Reputation: 43
I have limited memory and training this model is taking too much:
import sklearn
from sklearn.ensemble import RandomForestClassifier
from sklearn.model_selection import train_test_split
import pandas as pd
import numpy as np
clf = RandomForestClassifier(n_estimators=10)
print("Created Random Forest classifier\n")
data = pd.read_csv("House_2_ALL.csv")
print("Finished reading data\n")
data.drop("UnixTimeStamp",1)
predict = "Aggregate_Power"
print("Dropped UnixTimeStamp\n")
X = np.array(data.drop([predict],1))
Y = np.array(data[predict])
print("Created numpy Arrays\n")
X_train, X_test, Y_train, Y_test = sklearn.model_selection.train_test_split(X, Y, test_size = 0.1)
print("Assigned Testing/Training Variables\n")
clf.fit(X_train, Y_train)
print("Fit model\n")
print("Attempting to predict\n")
print(clf.predict(X_test))
When I run this program, my computer states that it has run out of memory and that I need to quit some applications. Any ideas on how to manage memory better or is the only solution to reduce the size of my training dataset?
I have learned that the program runs smoothly until it gets to the "clf.fit(X_train, Y_train)

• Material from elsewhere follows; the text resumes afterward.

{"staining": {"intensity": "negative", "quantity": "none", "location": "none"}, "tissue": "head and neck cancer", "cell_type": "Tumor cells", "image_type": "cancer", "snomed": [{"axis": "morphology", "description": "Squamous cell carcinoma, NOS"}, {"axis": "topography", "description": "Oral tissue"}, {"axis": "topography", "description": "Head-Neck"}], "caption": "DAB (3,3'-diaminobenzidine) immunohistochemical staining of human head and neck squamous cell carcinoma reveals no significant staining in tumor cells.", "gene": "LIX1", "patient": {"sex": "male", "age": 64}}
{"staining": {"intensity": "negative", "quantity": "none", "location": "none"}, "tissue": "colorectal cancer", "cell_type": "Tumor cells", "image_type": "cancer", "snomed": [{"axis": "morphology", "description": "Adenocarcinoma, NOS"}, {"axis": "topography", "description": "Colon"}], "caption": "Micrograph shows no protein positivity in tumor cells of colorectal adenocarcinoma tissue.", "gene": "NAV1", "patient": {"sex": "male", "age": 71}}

" line so I don't know if this is a problem with pandas' memory hungry datafrmes or sklearn.
Upvotes: 1
Views: 6220
Reputation: 743
There are two possible scenarios here that could cause Memory error
.
1.Pandas.read_csv() with chunk_size
You could use chunk_size parameters and load the data a smaller chunk at a time(returns an object we can iterate over).
chunk_size=50000
reader = pd.read_csv('big_file.csv', chunksize=chunk_size)
for i in range(num):
data_chunk = next(reader)
# process chunk
1.Random Forest Classifier/Regressor
It has default parameters max_depth=None
,min_samples_leaf=1
which means full trees are grown. If the dataset is large then the RandomForest could grow fully deep trees and nodes leading to a faster memory consumption.
Let clf = RandomForestClassifier()
,
clf.fit(X_train, y_train)
then you could check on few things like
print(clf.estimators_[0].tree_.max_depth) # max_depth on a chunk of data.
joblib.dump(clf.estimators_[0], "first_tree_clf.joblib") # get the size of a tree.
Now you can try a definite value for hyperparameter max_depth
and again fit the model. Tuning of the RandomForest classifier model hyperparameters would create shallow trees per chunk and avoid too much of memory consumption
Upvotes: 0
Reputation: 1888
In my opinion, the size of your dataset is quite large. You should hence load your dataset in parts for training your model. I will share an example
df = pd.read_csv(dataset_path, chunksize=10000)
# This will load only 10000 rows at a time (you can tune for your RAM)
# Now the df is a generator and hence you can do something like this
for part_df in df:
'''
Now here you just consider the "part_df" as your original df and do all
the preprocessing and stuff on it and train the model on it. After training
the model on this part_df you save the model and reload it in the next iteration.
'''
df = preprocess_df(df) # Some preprocessing function
xtrain, xvalid, ytrain, yvalid = train_test_split(df) # Some split
model = None
if (os.exists(model_path)): # you won't have a model for first iteration
model = # Here you load the model
else:
model = # Define the model for first iteration of df
model.fit(...) # train the model
# Now you save the model for the next iteration
Upvotes: 2